= Dafydd Rhys ap Thomas =

Welsh Old Testament scholar

Dafydd Rhys ap Thomas (2 May 1912 – 19 May 2011) was a Welsh theologian, specialising in Old Testament studies.

==Early life and education==
Thomas was born in Menai Bridge, Anglesey on 2 May 1912. His family included his parents, Jeanette and Rev. W. Keinion Thomas, and siblings Gwyn, Alon, Iwan, Jac, and Truda. He attended Beaumaris Grammar School after having been home-schooled. He studied Semitic and Hebrew Languages in Bangor and graduated with honours from the University College of North Wales in 1934. He then studied at Mansfield College, Oxford. He obtained an M.A. degree in theology from Oxford and a B.D. (bachelor of divinity) degree from the University of London. He then travelled to Berlin in 1937, where he had planned to complete his doctoral dissertation. At that time, though, the political climate and the threat of war in Nazi Germany made the situation untenable.

==Career==
He became a lecturer in Hebrew at the University College, Bangor in 1938, and was later appointed as a senior lecturer. During that time, he was at Toronto University as a visiting lecturer on occasion. For one year, he worked in the Holy Land at an archaeological site. Thomas retired in 1977.

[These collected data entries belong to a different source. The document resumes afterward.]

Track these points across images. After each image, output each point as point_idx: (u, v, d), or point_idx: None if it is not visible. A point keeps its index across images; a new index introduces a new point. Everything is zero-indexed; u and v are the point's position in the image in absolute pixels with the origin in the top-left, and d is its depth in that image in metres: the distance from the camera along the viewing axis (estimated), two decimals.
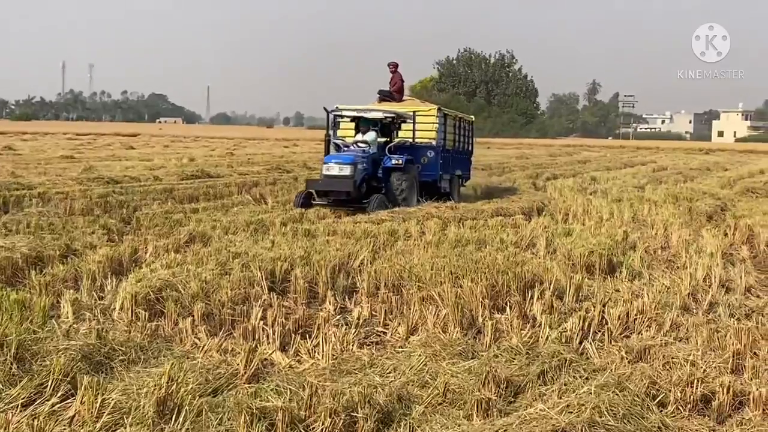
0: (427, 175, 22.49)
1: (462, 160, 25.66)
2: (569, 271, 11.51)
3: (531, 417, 5.97)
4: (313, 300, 10.18)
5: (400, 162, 20.62)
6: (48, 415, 6.13)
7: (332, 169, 19.70)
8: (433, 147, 22.83)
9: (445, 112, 24.00)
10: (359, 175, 19.72)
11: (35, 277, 10.11)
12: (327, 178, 19.82)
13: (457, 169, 24.81)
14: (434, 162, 22.73)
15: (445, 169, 23.38)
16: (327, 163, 20.11)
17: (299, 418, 6.04)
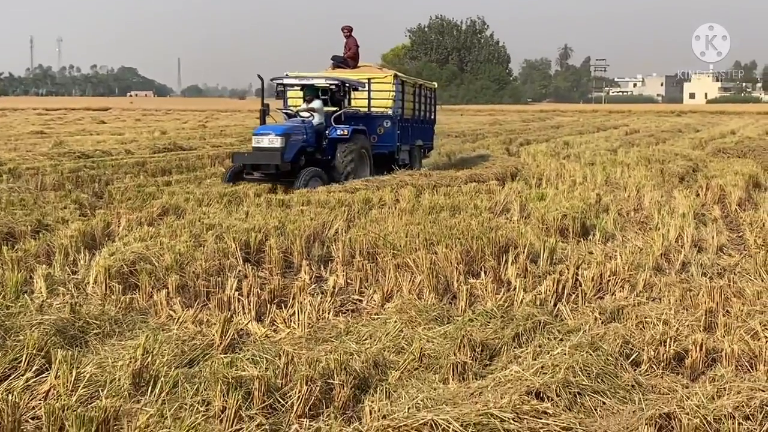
0: (383, 146, 21.23)
1: (424, 129, 24.22)
2: (543, 235, 11.57)
3: (506, 379, 6.01)
4: (288, 270, 10.18)
5: (345, 132, 19.08)
6: (23, 389, 6.10)
7: (262, 141, 18.16)
8: (389, 116, 21.43)
9: (402, 78, 22.43)
10: (292, 147, 18.08)
11: (7, 253, 10.03)
12: (256, 150, 18.32)
13: (417, 139, 23.50)
14: (391, 132, 21.38)
15: (403, 140, 22.15)
16: (256, 134, 18.60)
17: (275, 387, 6.05)
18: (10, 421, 5.45)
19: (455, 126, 48.52)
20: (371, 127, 20.80)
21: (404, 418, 4.84)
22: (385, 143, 21.24)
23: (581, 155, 26.27)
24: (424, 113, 24.25)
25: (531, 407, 4.98)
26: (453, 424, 4.68)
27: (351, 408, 5.95)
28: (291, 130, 18.37)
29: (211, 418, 5.67)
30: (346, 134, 19.03)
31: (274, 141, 17.81)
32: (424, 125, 24.30)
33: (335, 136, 19.05)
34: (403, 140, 22.12)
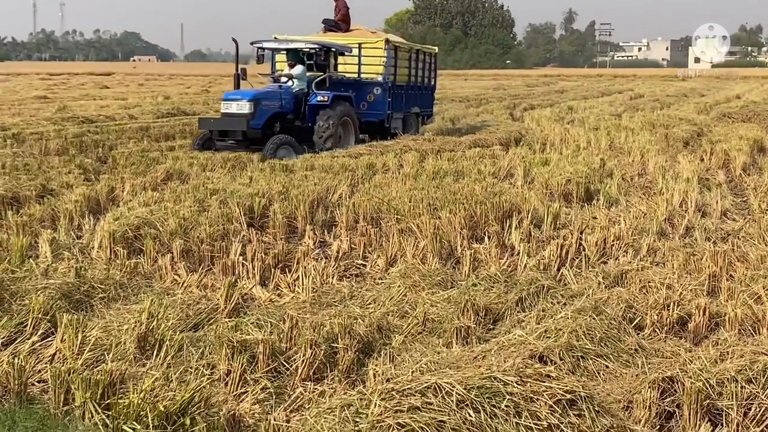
0: (373, 114, 20.46)
1: (422, 96, 23.29)
2: (547, 200, 11.58)
3: (509, 343, 6.03)
4: (292, 235, 10.20)
5: (325, 99, 18.25)
6: (29, 353, 6.15)
7: (230, 106, 17.52)
8: (379, 83, 20.47)
9: (395, 43, 21.30)
10: (263, 113, 17.48)
11: (12, 218, 10.06)
12: (224, 116, 17.69)
13: (414, 106, 22.57)
14: (381, 100, 20.46)
15: (396, 108, 21.20)
16: (225, 99, 17.97)
17: (280, 350, 6.08)
18: (17, 384, 5.51)
19: (459, 91, 48.37)
20: (361, 94, 20.17)
21: (408, 382, 4.85)
22: (375, 111, 20.48)
23: (585, 120, 26.20)
24: (423, 79, 23.30)
25: (534, 371, 4.99)
26: (456, 388, 4.70)
27: (355, 372, 5.99)
28: (261, 95, 17.79)
29: (216, 381, 5.71)
30: (326, 101, 18.24)
31: (242, 106, 17.27)
32: (422, 92, 23.43)
33: (315, 102, 18.34)
34: (396, 108, 21.22)
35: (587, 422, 4.73)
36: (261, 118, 17.41)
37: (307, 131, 18.20)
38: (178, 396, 5.03)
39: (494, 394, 4.74)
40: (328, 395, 5.50)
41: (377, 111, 20.53)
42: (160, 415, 4.86)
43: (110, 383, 5.23)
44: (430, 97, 24.47)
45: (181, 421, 4.88)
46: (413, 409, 4.61)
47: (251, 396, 5.57)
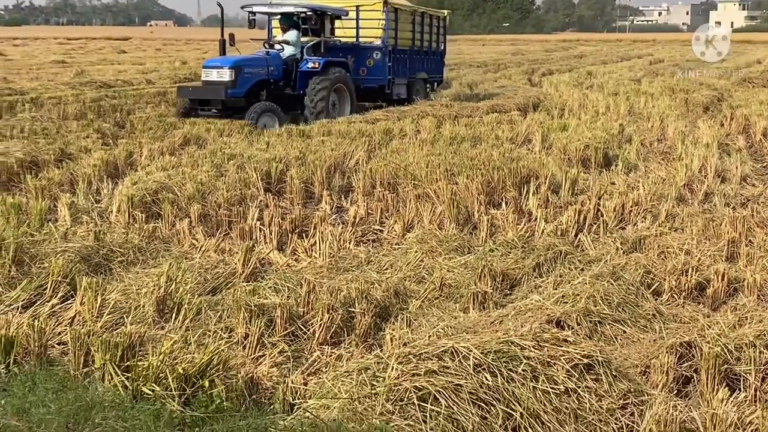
0: (372, 80, 19.77)
1: (429, 61, 22.61)
2: (565, 166, 11.53)
3: (526, 308, 6.03)
4: (309, 200, 10.20)
5: (316, 65, 17.47)
6: (48, 316, 6.20)
7: (210, 74, 16.81)
8: (378, 47, 19.77)
9: (395, 5, 20.30)
10: (245, 81, 16.70)
11: (31, 182, 10.10)
12: (205, 84, 16.99)
13: (420, 71, 21.93)
14: (381, 65, 19.73)
15: (398, 73, 20.53)
16: (206, 67, 17.25)
17: (297, 314, 6.11)
18: (37, 347, 5.55)
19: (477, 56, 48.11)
20: (360, 59, 19.57)
21: (425, 346, 4.87)
22: (374, 76, 19.81)
23: (604, 85, 26.02)
24: (429, 43, 22.59)
25: (551, 335, 4.99)
26: (473, 352, 4.71)
27: (372, 336, 6.01)
28: (244, 62, 17.06)
29: (234, 345, 5.74)
30: (317, 67, 17.48)
31: (222, 74, 16.56)
32: (430, 57, 22.70)
33: (305, 69, 17.57)
34: (398, 73, 20.56)
35: (604, 386, 4.74)
36: (243, 86, 16.69)
37: (298, 99, 17.56)
38: (197, 358, 5.06)
39: (511, 358, 4.75)
40: (345, 359, 5.52)
41: (377, 76, 19.85)
42: (179, 377, 4.89)
43: (129, 346, 5.27)
44: (440, 63, 23.71)
45: (200, 383, 4.91)
46: (430, 373, 4.63)
47: (269, 359, 5.60)
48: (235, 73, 16.50)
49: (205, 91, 16.88)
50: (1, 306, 6.35)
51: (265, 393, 5.18)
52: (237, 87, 16.52)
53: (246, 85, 16.70)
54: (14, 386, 5.16)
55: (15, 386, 5.16)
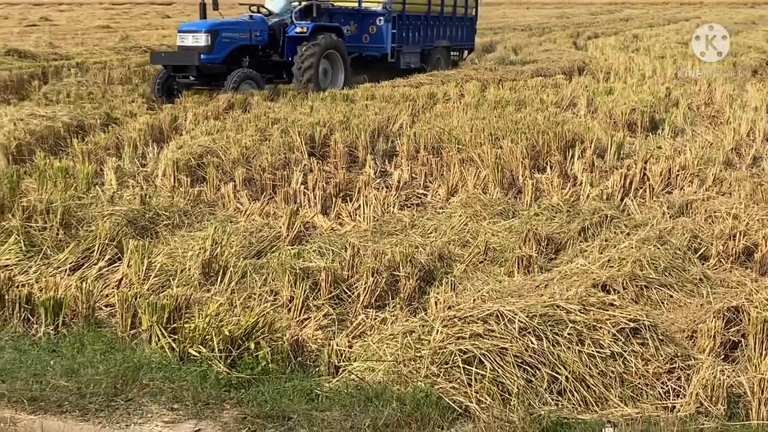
0: (374, 47, 18.58)
1: (455, 28, 21.18)
2: (610, 130, 11.39)
3: (572, 272, 6.00)
4: (353, 164, 10.19)
5: (304, 30, 16.28)
6: (96, 278, 6.28)
7: (185, 38, 15.68)
8: (379, 13, 18.44)
9: None
10: (223, 46, 15.59)
11: (77, 146, 10.20)
12: (180, 50, 15.84)
13: (441, 39, 20.60)
14: (384, 31, 18.44)
15: (406, 41, 19.21)
16: (181, 31, 16.10)
17: (342, 278, 6.12)
18: (85, 308, 5.63)
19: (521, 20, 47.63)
20: (363, 26, 18.44)
21: (470, 309, 4.86)
22: (376, 44, 18.59)
23: (651, 48, 25.62)
24: (454, 9, 21.08)
25: (597, 299, 4.96)
26: (519, 315, 4.70)
27: (416, 299, 6.01)
28: (222, 26, 15.85)
29: (279, 308, 5.78)
30: (305, 32, 16.27)
31: (198, 39, 15.46)
32: (455, 23, 21.23)
33: (293, 34, 16.44)
34: (406, 41, 19.25)
35: (651, 351, 4.71)
36: (221, 51, 15.60)
37: (286, 67, 16.52)
38: (243, 321, 5.10)
39: (557, 321, 4.74)
40: (389, 322, 5.53)
41: (379, 44, 18.61)
42: (225, 339, 4.94)
43: (176, 308, 5.32)
44: (470, 29, 22.16)
45: (246, 345, 4.96)
46: (475, 336, 4.63)
47: (314, 322, 5.64)
48: (211, 37, 15.42)
49: (179, 56, 15.79)
50: (50, 268, 6.44)
51: (310, 355, 5.21)
52: (214, 52, 15.48)
53: (224, 51, 15.67)
54: (63, 347, 5.25)
55: (64, 347, 5.24)
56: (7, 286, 5.71)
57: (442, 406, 4.37)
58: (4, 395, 4.53)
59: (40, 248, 6.70)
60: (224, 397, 4.60)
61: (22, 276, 6.29)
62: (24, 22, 36.08)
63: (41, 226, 7.02)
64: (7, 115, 11.91)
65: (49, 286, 5.86)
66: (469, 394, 4.43)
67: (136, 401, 4.56)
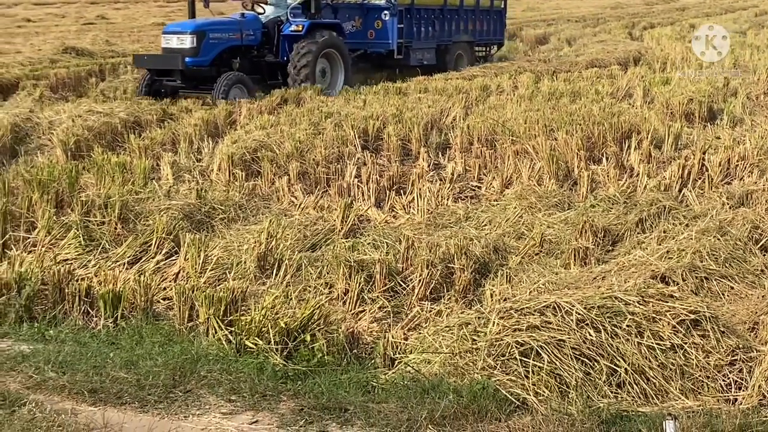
0: (379, 44, 17.42)
1: (479, 21, 20.01)
2: (668, 120, 11.23)
3: (630, 263, 5.92)
4: (406, 157, 10.17)
5: (299, 28, 15.21)
6: (154, 271, 6.34)
7: (170, 40, 14.62)
8: (384, 6, 17.32)
9: None
10: (211, 47, 14.52)
11: (134, 141, 10.31)
12: (165, 52, 14.80)
13: (462, 34, 19.42)
14: (389, 27, 17.25)
15: (416, 35, 18.09)
16: (165, 33, 15.08)
17: (396, 270, 6.11)
18: (143, 301, 5.68)
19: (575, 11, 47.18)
20: (368, 21, 17.34)
21: (526, 301, 4.83)
22: (381, 40, 17.40)
23: None
24: (477, 1, 19.93)
25: (656, 291, 4.89)
26: (576, 307, 4.65)
27: (471, 291, 5.97)
28: (209, 26, 14.79)
29: (334, 300, 5.79)
30: (301, 30, 15.21)
31: (183, 40, 14.39)
32: (478, 16, 20.06)
33: (288, 32, 15.37)
34: (416, 36, 18.12)
35: (711, 342, 4.63)
36: (208, 53, 14.51)
37: (282, 68, 15.44)
38: (298, 313, 5.11)
39: (615, 313, 4.68)
40: (444, 314, 5.50)
41: (383, 40, 17.41)
42: (281, 331, 4.95)
43: (232, 300, 5.35)
44: (497, 23, 20.90)
45: (302, 338, 4.97)
46: (532, 328, 4.59)
47: (369, 314, 5.64)
48: (197, 38, 14.33)
49: (163, 59, 14.71)
50: (109, 262, 6.52)
51: (366, 348, 5.21)
52: (200, 55, 14.36)
53: (211, 53, 14.57)
54: (122, 339, 5.31)
55: (123, 339, 5.30)
56: (67, 279, 5.79)
57: (499, 398, 4.34)
58: (65, 387, 4.59)
59: (99, 242, 6.79)
60: (281, 389, 4.61)
61: (82, 270, 6.37)
62: (81, 20, 36.54)
63: (100, 220, 7.11)
64: (65, 111, 12.07)
65: (108, 279, 5.93)
66: (527, 387, 4.39)
67: (194, 393, 4.60)
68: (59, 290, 5.75)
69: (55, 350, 5.09)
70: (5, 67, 17.19)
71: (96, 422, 4.26)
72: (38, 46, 21.96)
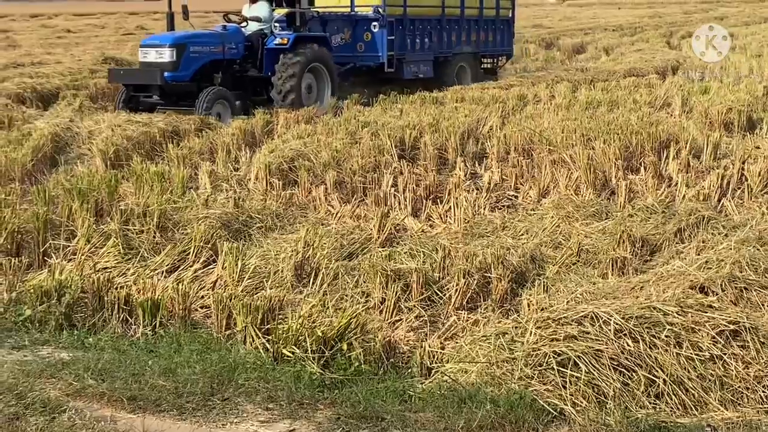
0: (369, 57, 16.49)
1: (483, 32, 19.03)
2: (706, 130, 11.14)
3: (668, 273, 5.87)
4: (442, 166, 10.17)
5: (284, 41, 14.44)
6: (192, 279, 6.38)
7: (148, 54, 13.88)
8: (372, 18, 16.34)
9: None
10: (191, 61, 13.78)
11: (173, 150, 10.41)
12: (142, 66, 14.05)
13: (464, 45, 18.44)
14: (379, 39, 16.29)
15: (410, 47, 17.09)
16: (143, 45, 14.29)
17: (433, 280, 6.10)
18: (181, 309, 5.73)
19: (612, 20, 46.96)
20: (357, 33, 16.46)
21: (564, 311, 4.81)
22: (370, 53, 16.46)
23: (747, 47, 25.01)
24: (480, 10, 18.89)
25: (695, 301, 4.86)
26: (614, 317, 4.62)
27: (508, 301, 5.97)
28: (189, 39, 14.08)
29: (371, 309, 5.79)
30: (286, 43, 14.43)
31: (162, 54, 13.64)
32: (482, 26, 19.05)
33: (272, 46, 14.60)
34: (410, 48, 17.10)
35: (752, 353, 4.59)
36: (189, 67, 13.77)
37: (266, 82, 14.63)
38: (335, 322, 5.12)
39: (653, 323, 4.65)
40: (481, 324, 5.49)
41: (373, 53, 16.46)
42: (318, 339, 4.97)
43: (269, 309, 5.38)
44: (504, 33, 19.84)
45: (339, 346, 4.98)
46: (569, 338, 4.57)
47: (405, 323, 5.63)
48: (176, 52, 13.60)
49: (140, 74, 14.06)
50: (147, 270, 6.57)
51: (403, 357, 5.21)
52: (180, 69, 13.65)
53: (192, 67, 13.83)
54: (161, 347, 5.35)
55: (161, 347, 5.34)
56: (106, 287, 5.85)
57: (536, 409, 4.32)
58: (105, 394, 4.63)
59: (138, 250, 6.85)
60: (318, 398, 4.63)
61: (121, 278, 6.43)
62: (120, 31, 36.92)
63: (138, 229, 7.17)
64: (105, 121, 12.20)
65: (146, 287, 5.98)
66: (564, 397, 4.37)
67: (232, 401, 4.62)
68: (99, 298, 5.80)
69: (95, 358, 5.14)
70: (46, 77, 17.39)
71: (135, 429, 4.30)
72: (78, 57, 22.22)
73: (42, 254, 6.98)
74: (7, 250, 6.96)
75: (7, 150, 10.31)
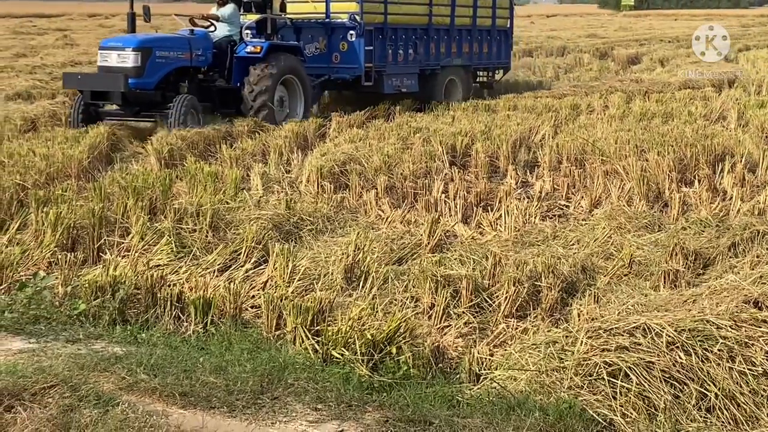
0: (345, 69, 15.19)
1: (477, 43, 17.70)
2: (763, 144, 11.00)
3: (721, 287, 5.78)
4: (493, 174, 10.16)
5: (257, 49, 13.44)
6: (243, 279, 6.44)
7: (109, 57, 12.68)
8: (349, 26, 15.04)
9: None
10: (157, 68, 12.70)
11: (226, 152, 10.52)
12: (102, 71, 12.81)
13: (454, 57, 17.05)
14: (357, 49, 14.96)
15: (391, 59, 15.70)
16: (103, 47, 13.03)
17: (483, 287, 6.09)
18: (232, 308, 5.78)
19: (668, 31, 46.56)
20: (333, 43, 15.17)
21: (615, 321, 4.77)
22: (348, 65, 15.16)
23: None
24: (473, 19, 17.53)
25: (750, 315, 4.79)
26: (666, 329, 4.58)
27: (558, 311, 5.93)
28: (155, 42, 13.05)
29: (420, 314, 5.80)
30: (258, 51, 13.44)
31: (125, 58, 12.51)
32: (476, 37, 17.69)
33: (243, 54, 13.60)
34: (392, 59, 15.75)
35: None
36: (154, 74, 12.68)
37: (234, 93, 13.50)
38: (384, 326, 5.13)
39: (706, 337, 4.60)
40: (531, 332, 5.47)
41: (349, 65, 15.16)
42: (367, 342, 4.98)
43: (319, 310, 5.40)
44: (502, 45, 18.56)
45: (387, 350, 4.99)
46: (621, 349, 4.54)
47: (454, 329, 5.63)
48: (141, 56, 12.50)
49: (99, 80, 12.80)
50: (199, 269, 6.63)
51: (451, 362, 5.21)
52: (144, 75, 12.57)
53: (158, 74, 12.75)
54: (212, 345, 5.40)
55: (212, 345, 5.39)
56: (159, 284, 5.92)
57: (585, 418, 4.29)
58: (156, 389, 4.68)
59: (190, 249, 6.92)
60: (366, 400, 4.64)
61: (173, 275, 6.49)
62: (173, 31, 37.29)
63: (191, 227, 7.26)
64: None
65: (198, 285, 6.04)
66: (614, 407, 4.34)
67: (282, 400, 4.65)
68: (152, 295, 5.87)
69: (147, 353, 5.20)
70: None
71: (185, 425, 4.34)
72: None
73: (97, 250, 7.08)
74: (63, 245, 7.06)
75: (64, 147, 10.49)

Thomas was an author, translator, and editor. He wrote A Primer of Old Testament Text Criticism – the first edition was published in 1947 and the second edition in 1961 – and was co-author with Gwilym H. Jones of Gramadeg Hebraeg y Beibl ("Grammar of Biblical Hebrew"), which was published in 1976. In 1962, his first edition of the translation of the two-volume Norwegian work The Psalms in Israel's Worship by Sigmund Mowinckel was published. He also translated works of Martin Noth and Otto Eissfeldt and helped translate the Old Testament for the New Welsh Bible. Between 1976 and 1990, the University of Wales Press published a series that he edited, Beibl a Chrefydd ("Bible and Worship").

He was secretary of Coleg Bala-Bangor, secretary and president of the Society for Old Testament Study, and president of the Union of Welsh Independents. Thomas was a lay minister and preacher at the Welsh Independents Hirael chapel in Bangor.

==Personal life==
In 1940, Thomas married Menna Davies, whose parents were Marianne and Rev. George Davies. They lived with their children, Marian and Keinion, in Menai Bridge and Bangor.

His wife died in August 2004. He died 19 May 2011. Her grave is in Blaenau Ffestiniog and his ashes are also buried there.